Giving feedback that encourages a growth mindset

The Teaching Commons authors a series of featurettes,  known as "The sCoop,"  in order to address your concerns and provide helpful tips toward being an innovative and inspiring educator.     This week's blog showcases one of our sCoop sheets on how to encourage a growth mindset in the classroom.

Arshad took one look at the comments on his first assignment and decided to drop the course. When asked why he said, ‘I knew I wasn’t going to be any good at this and now I have proof. Look I got a terrible grade.’ ‘What did the prof say about your work?’ asked a friend. ‘Nothing, I just got a grade.’ Arshad believes that he is not able to reach the required grade in this course. His mind may not have been changed even if the professor had made comments, but there is a chance that he would have continued and done well had the

feedback encouraged a growth mindset. A growth mindset is one that assumes that it is possible to improve. The opposite is a mindset that takes a less than perfect grade as evidence of inability to achieve. We can help our students to believe in their ability to improve if we are mindful about the nature and timing of the feedback that is given.

  1. Give feedback that the recipient can use – give concrete advice as to how to improve, the student can take this and apply it to the next piece of work. Some professors intentionally build assessments so that the feedback from one can inform performance in the next.
  2. Be specific as to how to improve in the future – what would make this work better? For instance instead of saying ‘the grammar is poor’, suggest that the student work on their use of commas or apostrophes. If the student appears to have misunderstood a concept, refer them to the basics.
  3. Criticize the work not the student – be specific about the work that is under review, rather than making comments about the student, for example ‘your writing is terrible’ is less helpful to focus on the submitted work and the strengths and weaknesses in the work, rather than implying this is a reflection of the person themselves.
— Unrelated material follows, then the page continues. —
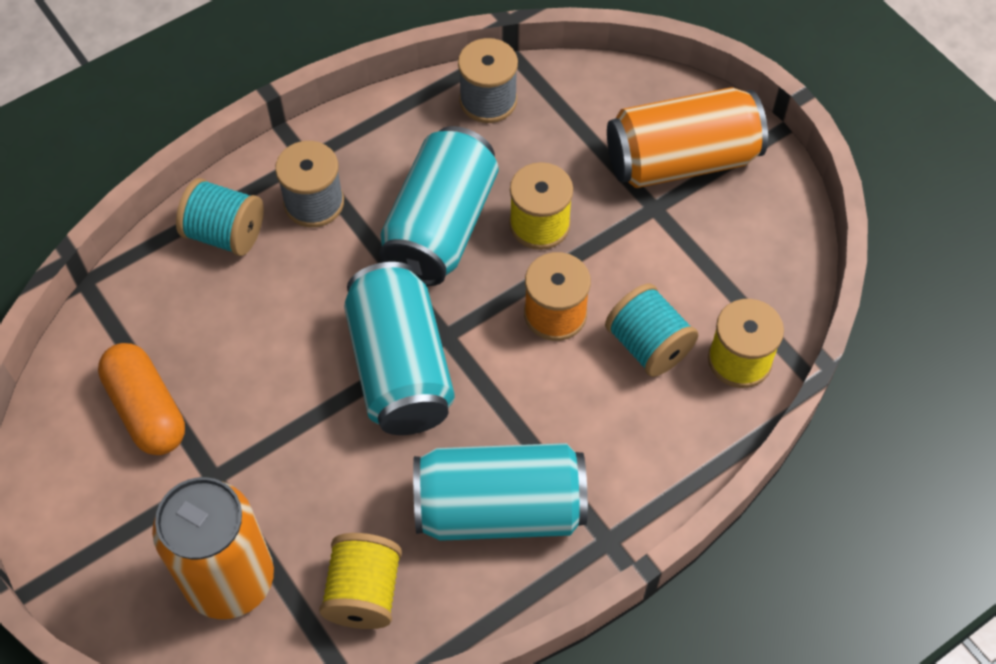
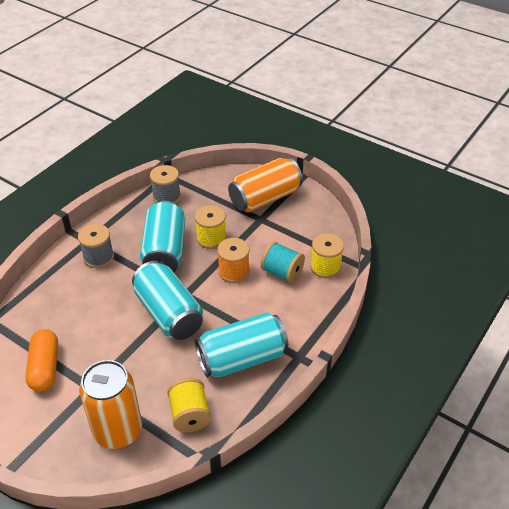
camera: 20 degrees left, 15 degrees down
orange capsule [98,343,185,455] -> orange capsule turned 45 degrees clockwise [25,329,58,392]
turquoise spool [176,178,264,256] -> none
A growth mindset thrives when students can see that it is possible for them to improve.
  4. Expect that the highest standards are achievable by all – Students are quite skilled at telling themselves they can’t do something, we can raise aspirations by assuming that everyone can achieve.
  5. Appreciative feedback is valuable – This doesn’t mean avoiding telling hard truths, but it does mean mentioning what was done well and why instead of only focusing on the negatives.
  6. Provide timely feedback – For feedback to be useful the student needs to remember doing the work, so providing a small amount of feedback within a couple of days is more useful that a lot of feedback two or three weeks later.
  7. Low stakes assessment with feedback early in the course – let students know how they are performing and how to improve with an assignment in the first few weeks of the course that is low stakes in terms of grades.

Further reading on this topic:

• See Formative Assessment in Fry, Ketteridge and Marshall 2009
A Handbook for Teaching and Learning in Higher Education, 3rd Edition, Routledge.